This next bit is only slightly more complex. It summarizes information about IDE devices, their model numbers, the devices they’re assigned to on the system (hda, hdb, etc.), and, in case you don’t recognize the models, exactly what kinds of devices they are. Here’s the IDE device portion of the script:

	echo "IDE DEVICES BY CONTROLLER"
	echo ------------------------
	for i in `ls /proc/ide | grep ide`
	do
		echo $i:
		for j in `ls /proc/ide/$i | grep hd`
		do
				echo ""
				echo " $j"
				echo " --------"
				echo " model: `cat /proc/ide/$i/$j/model`"
				echo " driver: `cat /proc/ide/$i/$j/driver`"
				echo " device type: `cat /proc/ide/$i/$j/media`"
				if [ -e /proc/ide/$i/$j/geometry ]; then
				echo " geometry:" `cat /proc/ide/$i/$j/geometry`
				fi
				echo ""
		done
	done

And here’s the output:

	###### IDE SUBSYSTEM INFORMATION ########

	IDE DEVICES BY CONTROLLER
	-------------------------
	ide0:

		hdb
		--------
		model: ST3200822A
		driver: ide-disk version 1.18
		device type: disk
	ide1:
		hdd
		--------
		model: FX4830T
		driver: ide-cdrom version 4.61
		device type: cdrom

This tells me that there are two IDE controllers, a CD-ROM drive, and one IDE hard drive on the machine. I also know that the CD drive is going to be mountable as /dev/hdd (something that might be less obvious on a machine with lots of IDE devices). Keep in mind that I could’ve gotten even more information if I wanted to require root privileges to run this script! For example, to see the settings for /dev/hdb, I need to be root. I can then run this command:

	# cat /proc/ide/hdb/settings

This will give me more information than I could ever want to know about my hard drive. Here’s a sampling:

	name			value		min			max			mode
	----			-----		---			---			----
	acoustic		0			0			254			rw
	address			1			0			2			rw
	bios_cyl		24321		0			65535		rw
	bios_head		255			0			255			rw
	bios_sect		63			0			63			rw
	bswap			0			0			1			r
	current_speed	66			0			70			rw
	failures		0			0			65535		rw
	init_speed		66			0			70			rw
	io_32bit		1			0			3			rw
	keepsettings	0			0			1			rw
	lun				0			0			7			rw
	max_failures	1			0			65535		rw
	multcount		16			0			16			rw
	nice1			1			0			1			rw
	nowerr			0			0			1			rw
	number			1			0			3			rw
	pio_mode		write-only	0			255			w
	unmaskirq		1			0			1			rw
	using_dma		1			0			1			rw
	wcache			1			0			1			rw

There’s a ton of information in the files under /proc. Scripts like this one can be greatly expanded upon and make a wonderful tool for consulting administrators. Send it to a client and have him send you the output via email, or use it to take a snapshot of a machine when you set it up so that when a client calls up you’re ready with the information about the host in question.

◇ ◇ ◇ ◇

Work instruction 1 =>
According to the passage on the IDE device script, which device file can the CD drive be mounted as?

◇ ◇ ◇ ◇

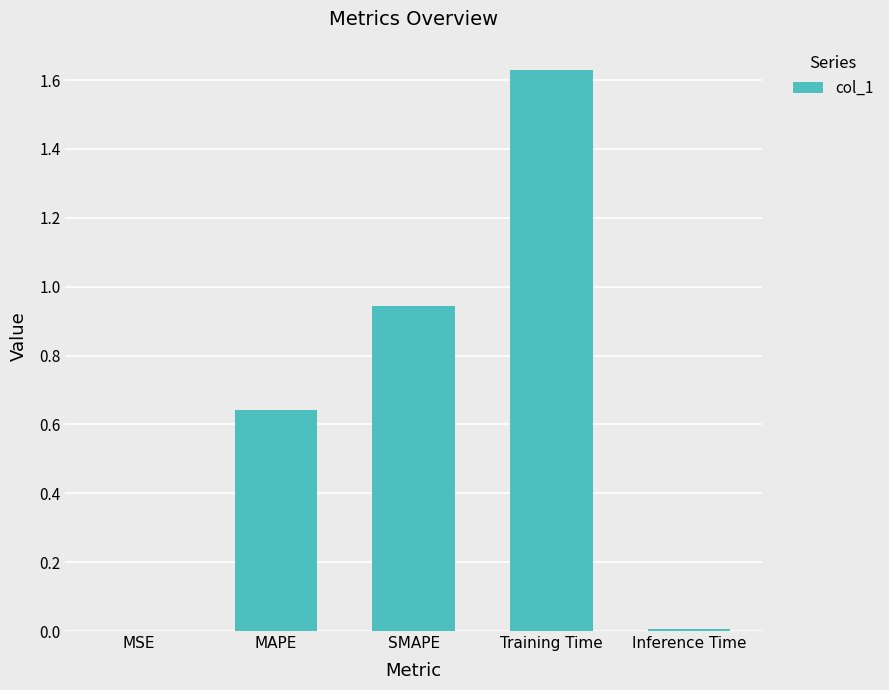

Approximately how many times larger is the value at MAPE compared to Training Time?

0.4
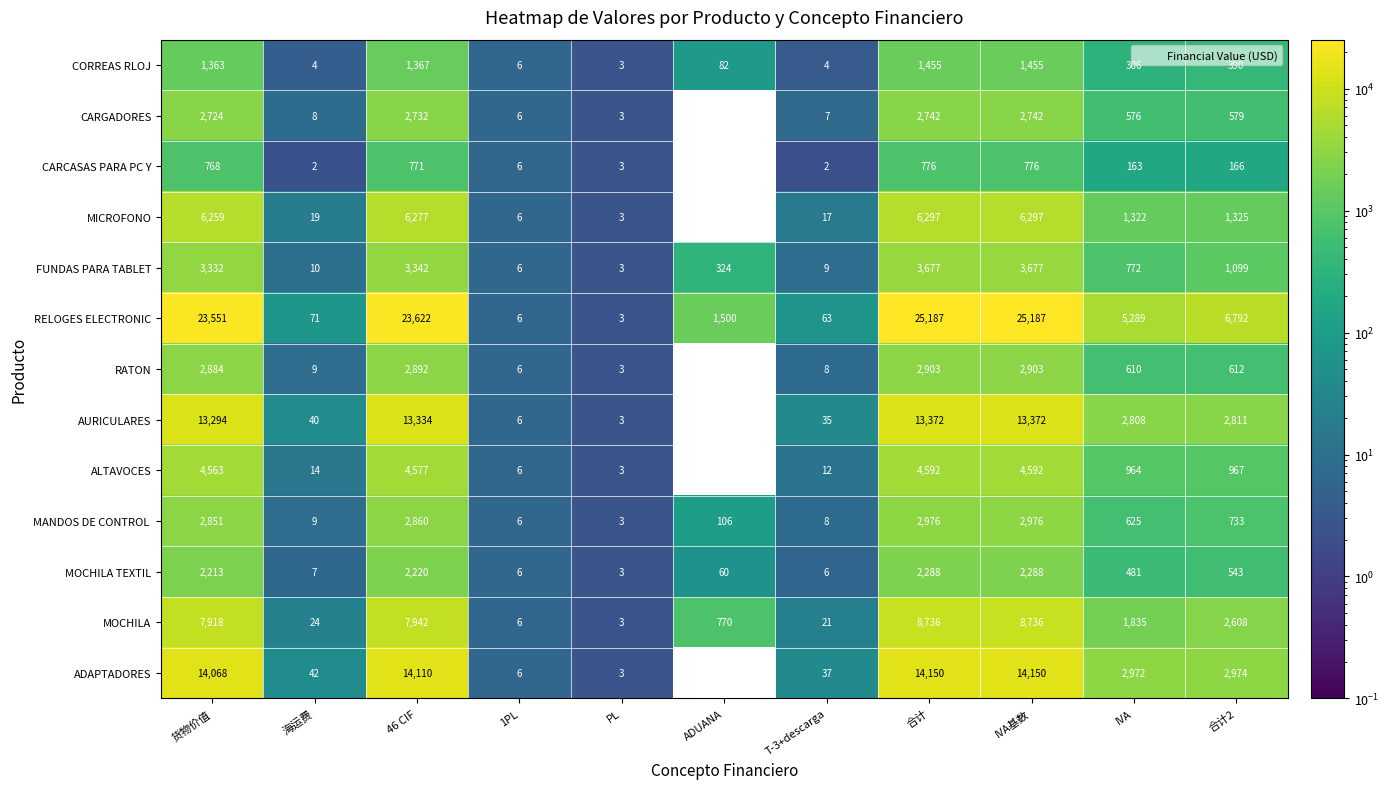

How many distinct data groups are displayed?

13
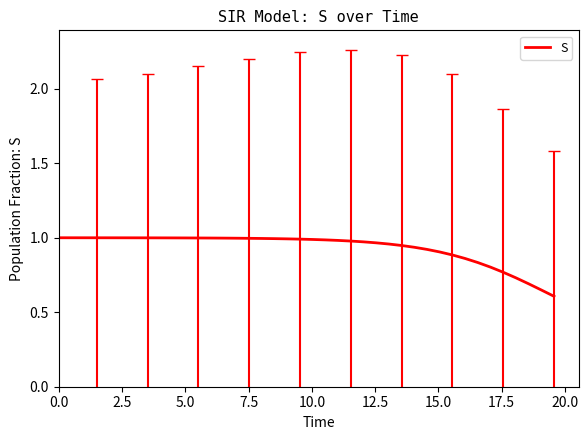

What is the difference between the maximum and minimum values?

0.4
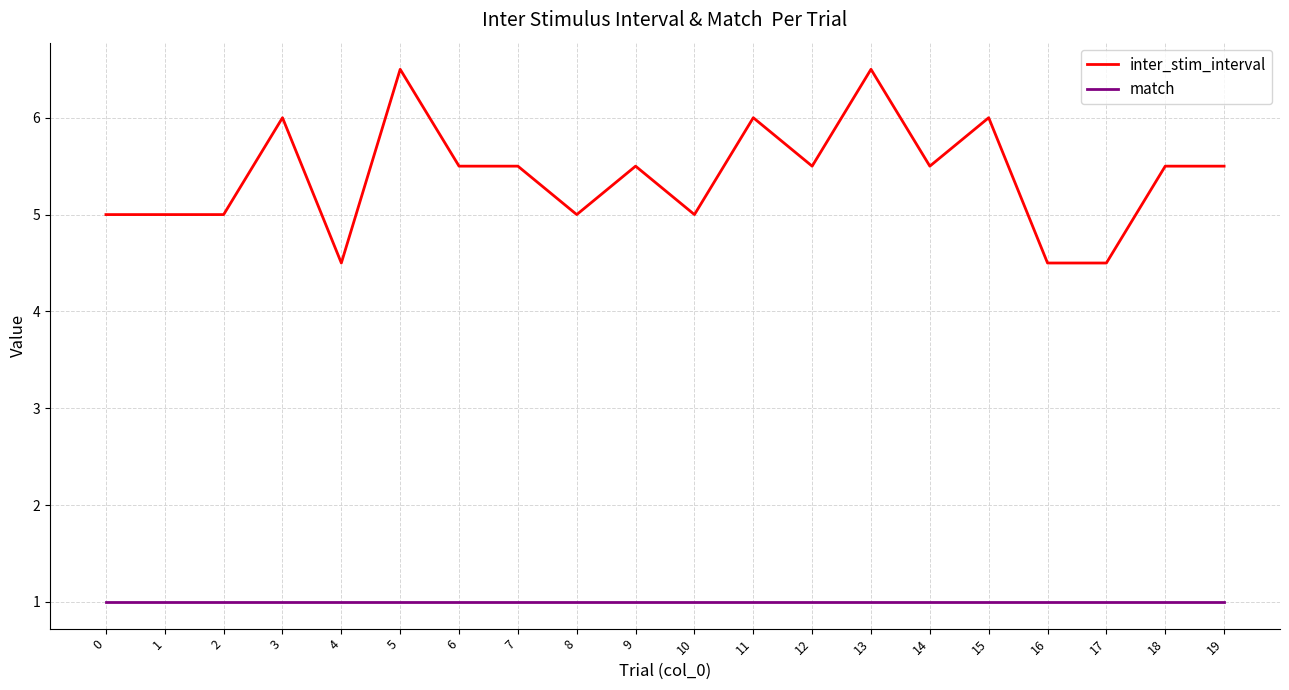

What are all the series names shown in the legend?

inter_stim_interval, match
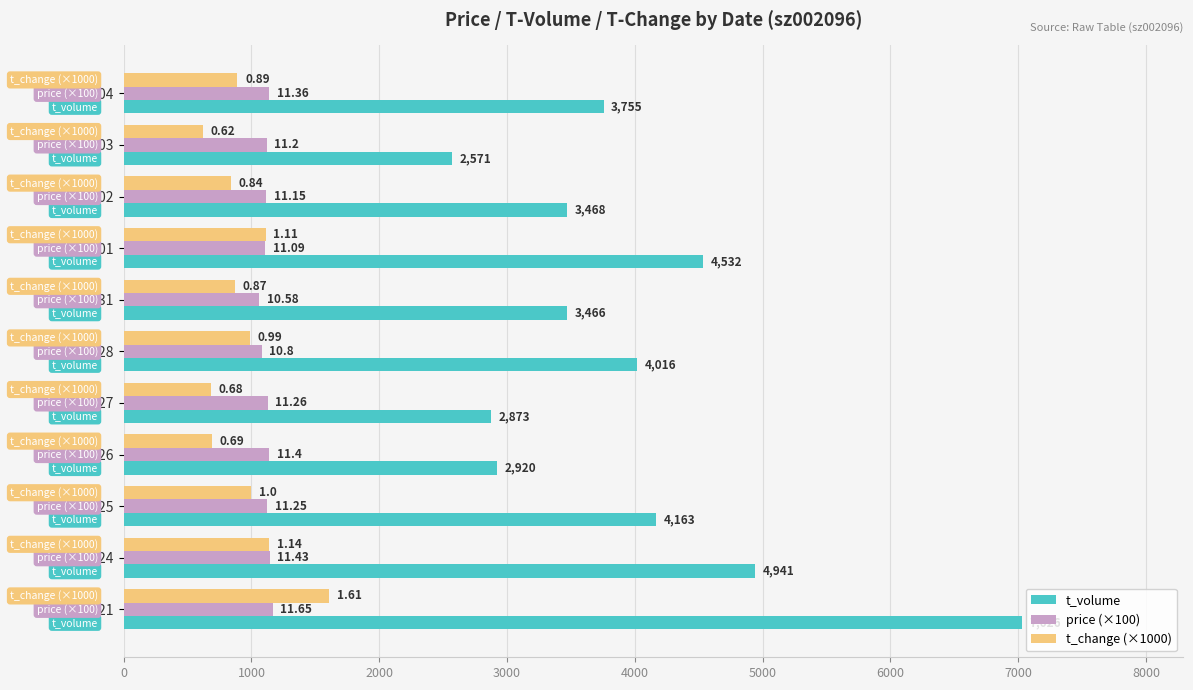

What is the average value of the t_change (×1000) series?

949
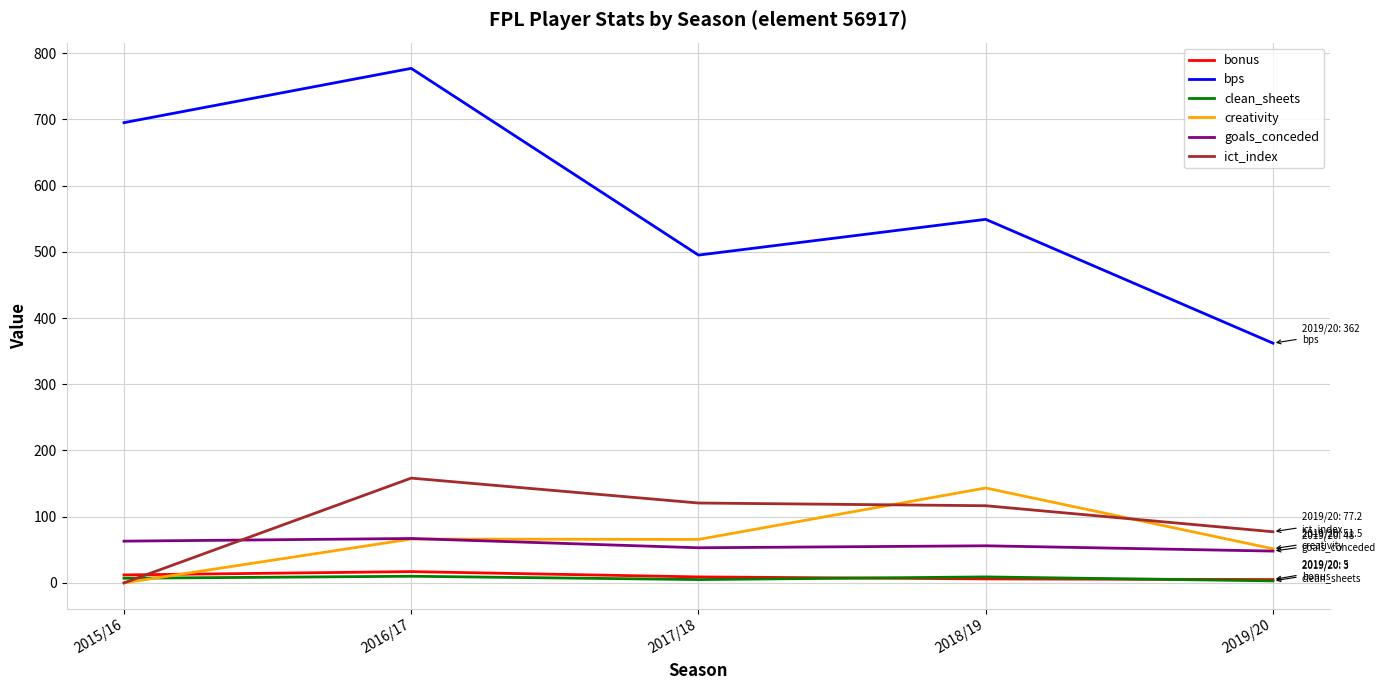

The value of goals_conceded at 2016/17 is 67.0. True or false?

True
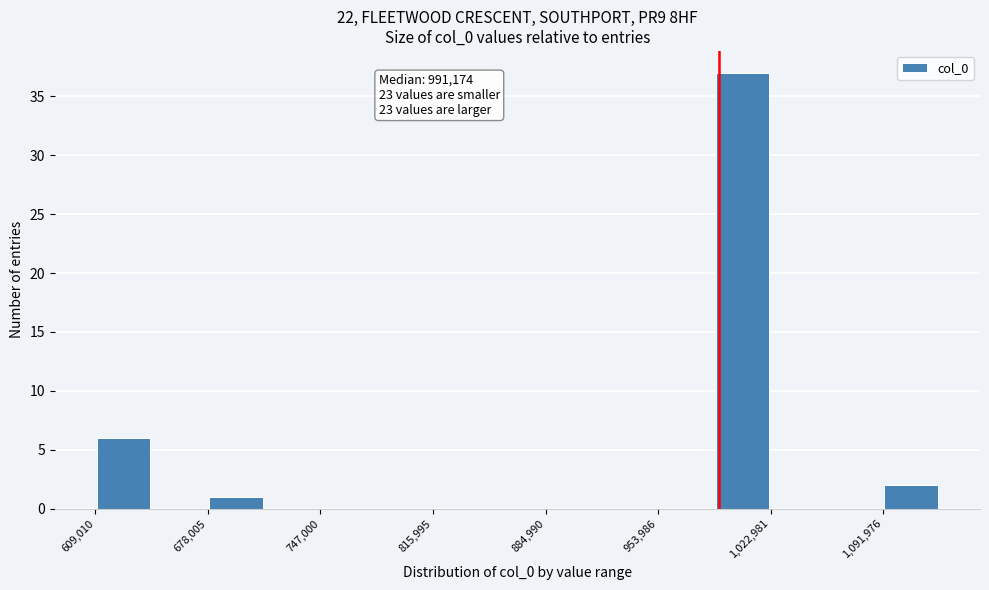

Around what value on the x-axis is the tallest bar? Give the approximate position of its centre, as read against the axis.

1010000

◇ ◇ ◇ ◇

Work instruction 2 =>
Rewrite the lines of the listing from the line containing "The value of" through the end of the listing, inclusive, with "tallest" replaced by "highest" and everything else unchanged. Omit the pictures from your answer.

Your response 1 =>
/dev/hdd

Your response 2 =>
The value of goals_conceded at 2016/17 is 67.0. True or false?

True

Around what value on the x-axis is the highest bar? Give the approximate position of its centre, as read against the axis.

1010000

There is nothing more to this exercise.